ETHNONYMS: Dard, Duberwal, Killiwal ("villager"), Mayan, Mayr, Patanwal
Kohistan is a mountainous area lying between the Indus River and the Durand Line that forms the border between Afghanistan and Pakistan; it stretches northward from 35° N and the former kingdom of Swat as far as Gilgit. The Kohistanis have also been called Dards because they speak four languages of the small Dardic branch of the Indo-Aryan Subfamily: Torwali, Gawri, Eastern and Western Kohistani (but not Kashmiri, the most important language of this branch). Like the Gujars, who are also found in Kohistan, the Kohistanis practise transhumant pastoralism of sheep and goats; but in the fertile valley bottoms they are also able to plow and irrigate fields, growing maize, millet, and other crops. A few low-lying areas produce wheat or rice; but only one crop a year is possible. Thus Kohistanis move around seasonally between farmlands at about 1,000 meters and summer camps all the way up to 4,500 meters. Cattle and water buffalo are kept at the lower elevations.
The history of this area has been as varied as the terrain. The earliest mention of Swat can be found in the Rig Veda, and then in Greek (327 B.C. ) and Chinese ( A.D. 519) records. The area has successively been Buddhist, then Hindu, then (since A.D. 1000) Muslim. To some extent individual Pakhtuns have been absorbed in recent times into the Kohistani ethnic group, which perhaps numbers 50,000 today, although cultural influence has mostly flowed from the Pakhtun to the Kohistani.
Because the area is so diverse geographically, it tends to be politically fragmented, even anarchic, and control by the Pakistani government is minimal at best. Kohistani villages are made up of several minimal lineages, each of which has representation on a village council, which tends to be the highest authority. Aside from the farmers, a village population normally includes blacksmiths and carpenters (Pashto-speaking) and a few farm laborers or tenants.
The Kohistanis are Muslims. They are motivated by a reverence for the Quran and its teachings, as well as by izzat (male honor).

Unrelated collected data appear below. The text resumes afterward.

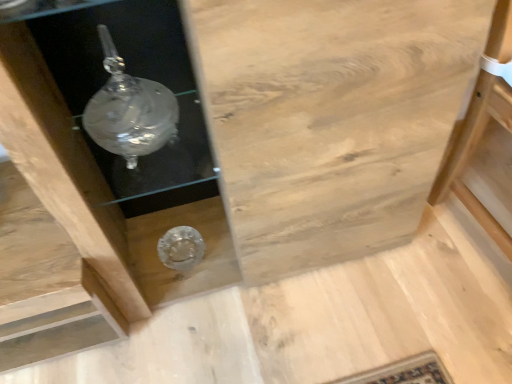
Question: In terms of size, does natural wood cabinet at center appear bigger or smaller than natural wood table at right?

Choices:
 (A) small
 (B) big

Answer: (B)

Question: Is natural wood cabinet at center wider or thinner than natural wood table at right?

Choices:
 (A) wide
 (B) thin

Answer: (B)

Question: Is natural wood cabinet at center taller or shorter than natural wood table at right?

Choices:
 (A) tall
 (B) short

Answer: (A)

Question: From a real-world perspective, relative to natural wood cabinet at center, is natural wood table at right vertically above or below?

Choices:
 (A) below
 (B) above

Answer: (A)

Question: Would you say natural wood table at right is inside or outside natural wood cabinet at center?

Choices:
 (A) inside
 (B) outside

Answer: (B)

Question: Considering the relative positions of natural wood table at right and natural wood cabinet at center in the image provided, is natural wood table at right to the left or to the right of natural wood cabinet at center?

Choices:
 (A) right
 (B) left

Answer: (A)

Question: Is natural wood table at right taller or shorter than natural wood cabinet at center?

The seclusion of women, however, is rather problematic because of their importance in farm work.
Barth, Fredrik (1956). Indus and Swat Kohistan: An Ethnographic Survey. Studies Honouring the Centennial of Universitetets Etnografiske Museum, Oslo, 1857-1957, vol. 2. Oslo: Forenede Trykkerier.
Barth, Fredrik (1981). Features of Person and Society in Swat: Collected Essays on Pathans. Selected Essays of Fredrik Barth, vol. 2. London: Routledge & Kegan Paul.
Biddulph, John (1880). Tribes of the Hindoo Koosh. Calcutta: Superintendent of Government Printing.
Leitner, Gotlieb William (1877). The Languages and Races of Dardistan. Lahore: Government Central Book Depot.